The image-recording machine has some key components, and it is important for normal use of the machine to detect abnormalities of such key components.
One of the key components is the charging wire 102b, 107b or 108b. Since it has a very high voltage potential when activated, it tends to collect environmental dusts. Therefore, cleaning of the charging wire is necessary from time to time. Conventionally, such wire cleaning is performed when the operator notices it from the quality of the copy image, which is awkward and sometimes too late to maintain good copying quality.
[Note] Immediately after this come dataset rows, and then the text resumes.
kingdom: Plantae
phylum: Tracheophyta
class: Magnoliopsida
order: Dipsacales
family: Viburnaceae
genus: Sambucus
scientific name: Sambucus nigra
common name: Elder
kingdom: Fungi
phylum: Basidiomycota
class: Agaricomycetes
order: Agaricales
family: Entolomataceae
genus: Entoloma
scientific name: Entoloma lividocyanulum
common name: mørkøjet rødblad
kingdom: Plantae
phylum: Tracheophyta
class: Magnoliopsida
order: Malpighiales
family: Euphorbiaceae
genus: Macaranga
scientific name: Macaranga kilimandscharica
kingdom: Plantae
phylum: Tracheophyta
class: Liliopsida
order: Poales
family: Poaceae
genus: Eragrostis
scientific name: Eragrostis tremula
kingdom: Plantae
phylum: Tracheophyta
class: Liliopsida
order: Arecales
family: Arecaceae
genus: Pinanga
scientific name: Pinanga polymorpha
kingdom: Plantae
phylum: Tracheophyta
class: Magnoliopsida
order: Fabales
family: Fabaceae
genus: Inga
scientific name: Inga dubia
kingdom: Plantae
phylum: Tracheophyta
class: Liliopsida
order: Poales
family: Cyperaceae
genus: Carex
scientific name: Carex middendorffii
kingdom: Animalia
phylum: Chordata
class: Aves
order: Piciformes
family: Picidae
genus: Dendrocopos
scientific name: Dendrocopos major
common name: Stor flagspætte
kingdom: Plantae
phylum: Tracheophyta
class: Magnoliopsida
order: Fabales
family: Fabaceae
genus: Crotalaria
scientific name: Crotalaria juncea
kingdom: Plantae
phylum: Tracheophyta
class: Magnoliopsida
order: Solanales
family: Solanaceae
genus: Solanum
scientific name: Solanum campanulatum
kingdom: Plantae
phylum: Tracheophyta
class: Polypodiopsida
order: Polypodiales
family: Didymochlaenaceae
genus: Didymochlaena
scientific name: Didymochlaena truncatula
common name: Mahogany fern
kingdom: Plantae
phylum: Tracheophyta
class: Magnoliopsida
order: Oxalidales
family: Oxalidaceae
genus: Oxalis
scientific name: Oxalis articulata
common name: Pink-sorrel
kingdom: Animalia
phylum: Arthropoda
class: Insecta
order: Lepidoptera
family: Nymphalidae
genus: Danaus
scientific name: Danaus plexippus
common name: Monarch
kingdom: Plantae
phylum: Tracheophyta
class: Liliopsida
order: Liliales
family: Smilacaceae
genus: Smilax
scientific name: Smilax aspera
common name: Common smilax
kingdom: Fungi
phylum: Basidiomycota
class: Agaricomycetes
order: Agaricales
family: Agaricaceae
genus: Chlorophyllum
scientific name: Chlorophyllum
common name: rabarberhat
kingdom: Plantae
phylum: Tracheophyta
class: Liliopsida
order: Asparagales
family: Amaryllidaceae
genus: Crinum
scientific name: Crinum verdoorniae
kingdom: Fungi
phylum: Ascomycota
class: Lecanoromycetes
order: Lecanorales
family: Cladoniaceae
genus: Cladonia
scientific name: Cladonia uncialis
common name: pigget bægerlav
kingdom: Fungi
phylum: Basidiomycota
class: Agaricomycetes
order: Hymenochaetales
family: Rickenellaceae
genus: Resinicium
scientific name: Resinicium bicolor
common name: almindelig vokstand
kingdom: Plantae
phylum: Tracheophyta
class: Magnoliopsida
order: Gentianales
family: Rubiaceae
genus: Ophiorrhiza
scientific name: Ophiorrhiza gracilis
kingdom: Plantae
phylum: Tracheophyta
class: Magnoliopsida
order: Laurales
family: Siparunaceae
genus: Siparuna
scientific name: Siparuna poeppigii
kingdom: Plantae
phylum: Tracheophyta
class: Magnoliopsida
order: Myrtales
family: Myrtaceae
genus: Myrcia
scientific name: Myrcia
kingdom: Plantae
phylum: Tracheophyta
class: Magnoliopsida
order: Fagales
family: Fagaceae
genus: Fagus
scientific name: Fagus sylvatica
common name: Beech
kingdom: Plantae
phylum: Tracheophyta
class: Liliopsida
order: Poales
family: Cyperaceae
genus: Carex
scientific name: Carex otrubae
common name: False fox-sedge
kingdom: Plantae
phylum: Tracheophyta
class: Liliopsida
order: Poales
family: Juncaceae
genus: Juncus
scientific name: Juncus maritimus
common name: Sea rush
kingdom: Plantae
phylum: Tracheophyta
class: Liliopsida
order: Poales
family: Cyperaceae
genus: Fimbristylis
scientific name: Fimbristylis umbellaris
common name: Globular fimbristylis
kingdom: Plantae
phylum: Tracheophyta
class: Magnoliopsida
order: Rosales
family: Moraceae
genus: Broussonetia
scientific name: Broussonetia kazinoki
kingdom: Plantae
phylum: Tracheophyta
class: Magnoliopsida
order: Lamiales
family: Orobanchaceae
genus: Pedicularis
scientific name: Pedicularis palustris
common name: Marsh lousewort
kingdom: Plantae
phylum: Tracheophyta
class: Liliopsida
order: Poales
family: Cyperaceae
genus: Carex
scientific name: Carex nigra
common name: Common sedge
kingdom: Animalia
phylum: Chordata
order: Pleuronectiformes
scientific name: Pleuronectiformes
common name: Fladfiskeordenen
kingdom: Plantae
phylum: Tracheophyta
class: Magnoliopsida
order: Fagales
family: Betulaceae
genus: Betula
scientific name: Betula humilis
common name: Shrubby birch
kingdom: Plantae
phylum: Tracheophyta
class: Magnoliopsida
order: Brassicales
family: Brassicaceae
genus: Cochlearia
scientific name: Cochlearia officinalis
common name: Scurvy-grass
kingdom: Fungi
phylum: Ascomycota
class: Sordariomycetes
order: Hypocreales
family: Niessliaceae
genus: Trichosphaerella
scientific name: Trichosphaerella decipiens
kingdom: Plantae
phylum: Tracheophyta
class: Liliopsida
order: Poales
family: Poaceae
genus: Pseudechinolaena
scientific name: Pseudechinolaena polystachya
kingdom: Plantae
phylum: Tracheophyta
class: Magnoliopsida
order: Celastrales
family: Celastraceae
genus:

The charging wire is applied such high voltage by a high voltage unit (HVU). The failure of the charging wire (e.g., brake or short circuit of the wire) or of the HVU is detected by a specially provided circuit in the HVU and is informed to the CPU of the image-recording machine by an appropriate alarm signal line. This requires the additional detecting circuit in the HVU and additional signal line between the HVU and the CPU, both increasing the cost of the machine and decreasing the reliability of the electrical system.
The charging wire 108b of the separating section 108 is different among the three wires because it is applied an alternating voltage (AC voltage) to separate the sheet 142 statically attached to the drum 101. Precisely saying, the AC voltage (normally +/-5 kV) of the separating wire 108b is biased by a small amount ("shift-bias", about 0.1 kV) to compensate for the tendency of the photosensitive layer of the drum 101 to shift to negative charging.
Another key component is the discharge lamp 111. Insufficient discharging of the drum 101 caused by deposition of toner powder on the lamp surface, or failure of discharging due to malfunction of the lamp 111, will lead to an accumulated pile-up of charge on it, which results in foggy background of the recorded image.
These abnormalities of the discharge lamp 111 is conventionally detected by the devices as shown in FIGS. 14A and 14B. In the device of FIG. 14A, the current to the discharge lamp 111 is allowed or stopped by the CPU 150 using a switching triac 154, and when the current flows, it is monitored by the CPU 150 using a photocoupler 152. When the amount of current falls below a certain level, the discharge lamp 111 is judged abnormal. In FIG. 14B, the light from the lamp 111 is directly sensed by a photosensor 156. In any case, the detecting device require an additional component (photocoupler 152 or a photosensor 156) which increases the cost of the machine.
Still another key component is the developing roller 115. The bias voltage for the developing roller 115 must be strictly controlled to obtain a clear toner image on the drum 101 because, as explained before, the voltage difference between the roller 115 and the drum 101 determines the amount of toner transferred.
Conventional abnormality detecting method for this bias voltage for the developing roller 115 is the same as that for the charging wires; i.e., to provide an abnormality detecting circuit in a controller for giving the bias, and the abnormality signal is sent to the CPU using an appropriate alarm-signal line provided besides the control-signal line between the CPU and the bias controller.